This sweet paleo apple turnover is everything that you’d expect a turnover to be. The pastry-like crust is flaky and crispy. Break through the golden crust to find a warm cinnamon apple filling.
This perfectly portable dessert will have you dancing around your kitchen – holding an apple turnover in each hand while alternating bites between the two little pies. Yup, this happened!
The BEST part about this apple turnover is that it’s so easy to make. If you can make my 3-ingredient paleo naan, then you’ll have no problem making this. I really should change the name of that recipe to “amazingly awesome 3-ingredient multi-purpose bread,” but I kinda like the name “paleo naan.”

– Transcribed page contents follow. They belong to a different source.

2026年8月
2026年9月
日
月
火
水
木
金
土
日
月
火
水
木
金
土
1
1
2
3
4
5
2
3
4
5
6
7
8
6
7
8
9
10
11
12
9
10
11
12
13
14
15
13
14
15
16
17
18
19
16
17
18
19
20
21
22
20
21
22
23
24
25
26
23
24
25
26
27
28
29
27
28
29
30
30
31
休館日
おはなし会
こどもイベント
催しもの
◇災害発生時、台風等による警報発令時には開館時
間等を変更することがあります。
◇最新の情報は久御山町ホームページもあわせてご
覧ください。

Making this recipe is sort of like making my paleo samosas or my paleo empanadas – but there are some differences. These turnovers are twice as big as the empanadas – this recipe will make three decently-sized apple turnovers.
You can use any fruit filling you’d like – but apple turnovers were always a favorite of mine as a kid. The apple filling is easy to make – just combine apples, coconut sugar, water, cinnamon, salt, and nutmeg in a saucepan and cook for 10 minutes.
To make the crust, combine almond flour, tapioca flour, coconut milk and salt in a bowl and then pour half a cup of the pancake-like batter onto a pan over medium heat. Cook for about 2-3 minutes or until the bottom firms up. Gently place the flatbread onto a baking sheet – cooked side facing up.
Cut the edges to form a square shape (eat the edges, because you know you want to). Spoon some of the apple filling onto the crust and fold the dough over – sealing with a bit of egg wash.
I recently made a mini-fruit pie video that you can watch to help you make this turnover. The only difference is that the mini-pies are not in a triangular shape – but hopefully, the video will give you an idea of what to do.
I hope you love these!
Ingredients
Filling
- 3 apples peeled, cored, chopped into bite size pieces
- 3 tbs Coconut Sugar
- 2 tbs water
- 1 tsp Cinnamon Ground
- ¼ tsp salt
- big pinch Nutmeg freshly grated
Pastry
- ½ cup Almond Flour
- ½ cup Tapioca Flour
- 1 cup Coconut Milk canned and full fat - mix well before pouring
- 1 tsp salt
- egg wash
Instructions
Filling
- Combine all ingredients in a medium saucepan over medium heat. Let simmer for 10 minutes then set aside and let it cool while you make the crust.
Pastry
- In a bowl combine almond flour, tapioca flour, and coconut milk to form a batter.
- Ladle ½ cup of batter onto a frying pan on medium heat and cook the flat bread on one side for about 2-3 minutes or until the bottom firms up, then remove and place on a baking sheet - with the cooked side facing upward.
- Cut off edges of the flatbread to form a square shape.
- Spoon apple mixture onto bread, seal with egg wash and pinch the dough closed.
- Brush egg wash on top and repeat.
- Place baking sheet in oven at 350 degrees for 30-40 minutes or until crispy outside.
Rosa says
Hi Ashley,
Could I use almond milk in stead of coconut milk? I’m allergic to cocnut.
Ken Blume says
I have a question:
Instead of sugar can I use maple syrup? If so , how much?
Ken
Ashley - My Heart Beets says
Hi Ken, I haven’t tried but don’t see why not!
Sondry L Behn says
I came a cross your website on the Paleohack website. I am glad I did. I made these last night, they were very good. My mom used to make fried apple pies, and I was trying to come up with a way to make them paleo. This is so simple to make. Thank you.
My Heart Beets says
Sondry, I’m so glad you found my website too! Happy to hear that you liked the paleo apple turnovers!
Tea and Becky says
Just made this and it is so good! I want to make again but with a yummy sugar glaze on the top. The hubs loves it too! Thanks!
My Heart Beets says
I’m so glad you and your hubby liked it!! A sugar glaze on this would be amazing!